* Goal of the exercise *
Write out every line of text in the items below as a numbered list, omitting any blank lines.
■ ■ ■ ■
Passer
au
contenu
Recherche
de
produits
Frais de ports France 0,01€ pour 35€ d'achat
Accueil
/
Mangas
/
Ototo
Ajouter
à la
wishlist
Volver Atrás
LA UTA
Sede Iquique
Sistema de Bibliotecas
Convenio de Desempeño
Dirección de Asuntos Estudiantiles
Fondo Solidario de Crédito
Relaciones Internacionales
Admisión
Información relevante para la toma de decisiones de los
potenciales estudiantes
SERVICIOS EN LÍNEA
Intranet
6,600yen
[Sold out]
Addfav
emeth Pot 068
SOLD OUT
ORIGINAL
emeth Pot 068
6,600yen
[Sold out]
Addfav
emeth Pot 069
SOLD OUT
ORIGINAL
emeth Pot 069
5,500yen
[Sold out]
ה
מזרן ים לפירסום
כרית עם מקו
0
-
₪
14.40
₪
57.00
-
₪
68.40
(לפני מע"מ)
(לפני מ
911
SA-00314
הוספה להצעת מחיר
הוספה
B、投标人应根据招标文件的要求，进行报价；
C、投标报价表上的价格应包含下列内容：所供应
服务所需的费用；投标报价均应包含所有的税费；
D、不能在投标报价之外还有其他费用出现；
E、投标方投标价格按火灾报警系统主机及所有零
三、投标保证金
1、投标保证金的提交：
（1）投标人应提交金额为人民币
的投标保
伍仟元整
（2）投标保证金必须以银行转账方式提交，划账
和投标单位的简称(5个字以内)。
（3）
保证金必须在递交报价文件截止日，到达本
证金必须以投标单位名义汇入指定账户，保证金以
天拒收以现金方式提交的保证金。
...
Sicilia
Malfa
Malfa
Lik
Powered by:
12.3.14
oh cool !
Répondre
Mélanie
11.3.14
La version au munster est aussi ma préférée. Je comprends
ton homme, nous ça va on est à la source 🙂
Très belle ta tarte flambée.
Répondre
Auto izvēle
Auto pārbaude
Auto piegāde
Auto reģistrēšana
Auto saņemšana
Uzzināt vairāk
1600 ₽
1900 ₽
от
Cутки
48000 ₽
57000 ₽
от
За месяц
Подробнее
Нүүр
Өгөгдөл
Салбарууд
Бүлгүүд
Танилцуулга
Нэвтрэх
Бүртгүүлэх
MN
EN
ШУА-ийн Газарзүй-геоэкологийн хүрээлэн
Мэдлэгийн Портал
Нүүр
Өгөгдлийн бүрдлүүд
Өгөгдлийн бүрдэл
■ ■ ■ ■
* Problem solution *
1. Passer
2. au
3. contenu
4. Recherche
5. de
6. produits
7. Frais de ports France 0,01€ pour 35€ d'achat
8. Accueil
9. /
10. Mangas
11. /
12. Ototo
13. Ajouter
14. à la
15. wishlist
16. Volver Atrás
17. LA UTA
18. Sede Iquique
19. Sistema de Bibliotecas
20. Convenio de Desempeño
21. Dirección de Asuntos Estudiantiles
22. Fondo Solidario de Crédito
23. Relaciones Internacionales
24. Admisión
25. Información relevante para la toma de decisiones de los
26. potenciales estudiantes
27. SERVICIOS EN LÍNEA
28. Intranet
29. 6,600yen
30. [Sold out]
31. Addfav
32. emeth Pot 068
33. SOLD OUT
34. ORIGINAL
35. emeth Pot 068
36. 6,600yen
37. [Sold out]
38. Addfav
39. emeth Pot 069
40. SOLD OUT
41. ORIGINAL
42. emeth Pot 069
43. 5,500yen
44. [Sold out]
45. ה
46. מזרן ים לפירסום
47. כרית עם מקו
48. 0
49. -
50. ₪
51. 14.40
52. ₪
53. 57.00
54. -
55. ₪
56. 68.40
57. (לפני מע"מ)
58. (לפני מ
59. 911
60. SA-00314
61. הוספה להצעת מחיר
62. הוספה
63. B、投标人应根据招标文件的要求，进行报价；
64. C、投标报价表上的价格应包含下列内容：所供应
65. 服务所需的费用；投标报价均应包含所有的税费；
66. D、不能在投标报价之外还有其他费用出现；
67. E、投标方投标价格按火灾报警系统主机及所有零
68. 三、投标保证金
69. 1、投标保证金的提交：
70. （1）投标人应提交金额为人民币
71. 的投标保
72. 伍仟元整
73. （2）投标保证金必须以银行转账方式提交，划账
74. 和投标单位的简称(5个字以内)。
75. （3）
76. 保证金必须在递交报价文件截止日，到达本
77. 证金必须以投标单位名义汇入指定账户，保证金以
78. 天拒收以现金方式提交的保证金。
79. ...
80. Sicilia
81. Malfa
82. Malfa
83. Lik
84. Powered by:
85. 12.3.14
86. oh cool !
87. Répondre
88. Mélanie
89. 11.3.14
90. La version au munster est aussi ma préférée. Je comprends
91. ton homme, nous ça va on est à la source 🙂
92. Très belle ta tarte flambée.
93. Répondre
94. Auto izvēle
95. Auto pārbaude
96. Auto piegāde
97. Auto reģistrēšana
98. Auto saņemšana
99. Uzzināt vairāk
100. 1600 ₽
101. 1900 ₽
102. от
103. Cутки
104. 48000 ₽
105. 57000 ₽
106. от
107. За месяц
108. Подробнее
109. Нүүр
110. Өгөгдөл
111. Салбарууд
112. Бүлгүүд
113. Танилцуулга
114. Нэвтрэх
115. Бүртгүүлэх
116. MN
117. EN
118. ШУА-ийн Газарзүй-геоэкологийн хүрээлэн
119. Мэдлэгийн Портал
120. Нүүр
121. Өгөгдлийн бүрдлүүд
122. Өгөгдлийн бүрдэл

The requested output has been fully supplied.